[M3devel] M3 programming problem : GC efficiency / per-thread storage areas?

Tue Oct 21 17:17:24 CEST 2008

Also, turn off assertions.

On 21 Oct 2008, at 15:54, Tony Hosking wrote:

> I have one more question that I forgot to ask before.  Did you  
> evaluate performance with -O3 optimization in the backend?
>
> Generally, I have the following in my m3_backend specs so that  
> turning on optimization results in -O3 (and lots of lovely inlining):
>
> proc m3_backend (source, object, optimize, debug) is
>  local args =
>  [
>    "-m32",
>    "-quiet",
>    source,
>    "-o",
>    object,
>    % fPIC really is needed here, despite man gcc saying it is the  
> default.
>    % This is because man gcc is about Apple's gcc but m3cg is
>    % built from FSF source.
>    "-fPIC",
>    "-fno-reorder-blocks"
>  ]
>  if optimize  args += "-O3"  end
>  if debug     args += "-gstabs"  end
>  if M3_PROFILING args += "-p" end
>  return try_exec (m3back, args)
> end
>
>
> On 17 Oct 2008, at 09:32, Mika Nystrom wrote:
>
>> Ok I am sorry I am slow to pick up on this.
>>
>> I take it the problem is actually the Upthread.getspecific routine,
>> which itself calls something get_curthread somewhere inside pthreads,
>> which in turn involves a context switch to the supervisor---the  
>> identity
>> of the current thread is just not accessible anywhere in user space.
>> Also explains why this program runs faster with my old PM3, which  
>> uses
>> longjmp threads.
>>
>> The only way to avoid it (really) is to pass a pointer to the
>> Thread.T of the currently executing thread in the activation record
>> of *every* procedure, so that allocators can find it when  
>> necessary....

Stored data

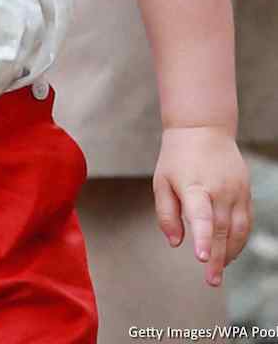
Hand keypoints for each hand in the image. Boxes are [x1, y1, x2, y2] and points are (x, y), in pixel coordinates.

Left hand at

What the task asks
Continue the M3 mailing-list thread on GC efficiency and per-thread storage areas, picking up right after its last sentence.

Answer box
>> but that is very expensive in terms of stack memory.
>>
>> Or I can just make a structure like that that I pass around where
>> I need it in my own program.  Thread-specific and user-managed.
>>
>> I believe I have just answered all my own questions, but I hope
>> Tony will correct me if my answers are incorrect.
>>
>>   Mika
>>
>> Tony Hosking writes:
>>> I suspect part of the overhead of allocation in the new code is the
>>> need for thread-local allocation buffers, which means we need to
>>> access thread-local state.  We really need an efficient way to do
>>> that, but pthreads thread-local accesses may be what is killing you.
>>>
>>> On 17 Oct 2008, at 00:30, Mika Nystrom wrote:
>>>
>>>> Hi Tony,
>>>>
>>>> I figured you would chime in!
>>>>
>>>> Yes, @M3noincremental seems to make things consistently a tad bit
>>>> slower (but a very small difference), on both FreeBSD and Linux.
>>>> @M3nogc makes a bigger difference, of course.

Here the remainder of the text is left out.